Task goal
All records shown below should be given again, character for character.

** Opening Input block **

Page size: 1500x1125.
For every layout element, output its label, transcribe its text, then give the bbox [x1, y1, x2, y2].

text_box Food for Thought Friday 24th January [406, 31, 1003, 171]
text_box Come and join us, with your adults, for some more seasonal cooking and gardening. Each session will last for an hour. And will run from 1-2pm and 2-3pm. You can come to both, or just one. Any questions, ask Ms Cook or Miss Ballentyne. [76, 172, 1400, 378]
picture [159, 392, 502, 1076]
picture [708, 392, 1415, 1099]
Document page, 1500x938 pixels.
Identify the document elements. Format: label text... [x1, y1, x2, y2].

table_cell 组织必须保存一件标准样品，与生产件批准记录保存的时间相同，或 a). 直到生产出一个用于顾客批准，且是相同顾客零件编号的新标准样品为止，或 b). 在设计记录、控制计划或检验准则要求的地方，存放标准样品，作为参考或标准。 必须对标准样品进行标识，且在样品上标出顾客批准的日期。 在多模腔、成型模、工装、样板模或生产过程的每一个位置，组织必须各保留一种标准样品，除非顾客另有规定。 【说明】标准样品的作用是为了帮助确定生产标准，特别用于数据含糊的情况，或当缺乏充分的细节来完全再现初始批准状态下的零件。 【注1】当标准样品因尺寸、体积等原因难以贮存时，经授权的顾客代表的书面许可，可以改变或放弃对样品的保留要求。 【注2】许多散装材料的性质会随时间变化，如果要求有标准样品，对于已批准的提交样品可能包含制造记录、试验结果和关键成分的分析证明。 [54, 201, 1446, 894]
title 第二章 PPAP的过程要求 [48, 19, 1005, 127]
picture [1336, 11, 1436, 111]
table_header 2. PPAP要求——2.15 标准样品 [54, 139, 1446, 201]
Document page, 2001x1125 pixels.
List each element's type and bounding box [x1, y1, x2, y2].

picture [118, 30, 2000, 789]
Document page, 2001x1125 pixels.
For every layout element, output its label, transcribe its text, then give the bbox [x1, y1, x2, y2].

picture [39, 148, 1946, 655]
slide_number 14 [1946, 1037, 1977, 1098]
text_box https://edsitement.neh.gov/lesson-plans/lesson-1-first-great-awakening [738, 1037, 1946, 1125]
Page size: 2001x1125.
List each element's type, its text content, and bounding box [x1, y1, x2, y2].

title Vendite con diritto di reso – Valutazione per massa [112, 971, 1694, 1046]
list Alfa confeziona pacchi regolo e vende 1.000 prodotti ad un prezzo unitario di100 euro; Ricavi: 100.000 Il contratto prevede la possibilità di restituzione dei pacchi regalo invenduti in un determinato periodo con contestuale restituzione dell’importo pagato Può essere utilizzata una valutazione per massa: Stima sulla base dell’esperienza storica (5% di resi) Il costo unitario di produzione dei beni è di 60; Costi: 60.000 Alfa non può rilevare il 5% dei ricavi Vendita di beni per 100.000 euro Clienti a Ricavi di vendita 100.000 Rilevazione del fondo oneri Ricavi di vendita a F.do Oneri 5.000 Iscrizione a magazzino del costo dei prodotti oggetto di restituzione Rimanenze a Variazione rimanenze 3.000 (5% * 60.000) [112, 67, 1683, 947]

** Closing Input block **

Expected output
Page size: 1500x1125.
For every layout element, output its label, transcribe its text, then give the bbox [x1, y1, x2, y2].

text_box Food for Thought Friday 24th January [406, 31, 1003, 171]
text_box Come and join us, with your adults, for some more seasonal cooking and gardening. Each session will last for an hour. And will run from 1-2pm and 2-3pm. You can come to both, or just one. Any questions, ask Ms Cook or Miss Ballentyne. [76, 172, 1400, 378]
picture [159, 392, 502, 1076]
picture [708, 392, 1415, 1099]
Document page, 1500x938 pixels.
Identify the document elements. Format: label text... [x1, y1, x2, y2].

table_cell 组织必须保存一件标准样品，与生产件批准记录保存的时间相同，或 a). 直到生产出一个用于顾客批准，且是相同顾客零件编号的新标准样品为止，或 b). 在设计记录、控制计划或检验准则要求的地方，存放标准样品，作为参考或标准。 必须对标准样品进行标识，且在样品上标出顾客批准的日期。 在多模腔、成型模、工装、样板模或生产过程的每一个位置，组织必须各保留一种标准样品，除非顾客另有规定。 【说明】标准样品的作用是为了帮助确定生产标准，特别用于数据含糊的情况，或当缺乏充分的细节来完全再现初始批准状态下的零件。 【注1】当标准样品因尺寸、体积等原因难以贮存时，经授权的顾客代表的书面许可，可以改变或放弃对样品的保留要求。 【注2】许多散装材料的性质会随时间变化，如果要求有标准样品，对于已批准的提交样品可能包含制造记录、试验结果和关键成分的分析证明。 [54, 201, 1446, 894]
title 第二章 PPAP的过程要求 [48, 19, 1005, 127]
picture [1336, 11, 1436, 111]
table_header 2. PPAP要求——2.15 标准样品 [54, 139, 1446, 201]
Document page, 2001x1125 pixels.
List each element's type and bounding box [x1, y1, x2, y2].

picture [118, 30, 2000, 789]
Document page, 2001x1125 pixels.
For every layout element, output its label, transcribe its text, then give the bbox [x1, y1, x2, y2].

picture [39, 148, 1946, 655]
slide_number 14 [1946, 1037, 1977, 1098]
text_box https://edsitement.neh.gov/lesson-plans/lesson-1-first-great-awakening [738, 1037, 1946, 1125]
Page size: 2001x1125.
List each element's type, its text content, and bounding box [x1, y1, x2, y2].

title Vendite con diritto di reso – Valutazione per massa [112, 971, 1694, 1046]
list Alfa confeziona pacchi regolo e vende 1.000 prodotti ad un prezzo unitario di100 euro; Ricavi: 100.000 Il contratto prevede la possibilità di restituzione dei pacchi regalo invenduti in un determinato periodo con contestuale restituzione dell’importo pagato Può essere utilizzata una valutazione per massa: Stima sulla base dell’esperienza storica (5% di resi) Il costo unitario di produzione dei beni è di 60; Costi: 60.000 Alfa non può rilevare il 5% dei ricavi Vendita di beni per 100.000 euro Clienti a Ricavi di vendita 100.000 Rilevazione del fondo oneri Ricavi di vendita a F.do Oneri 5.000 Iscrizione a magazzino del costo dei prodotti oggetto di restituzione Rimanenze a Variazione rimanenze 3.000 (5% * 60.000) [112, 67, 1683, 947]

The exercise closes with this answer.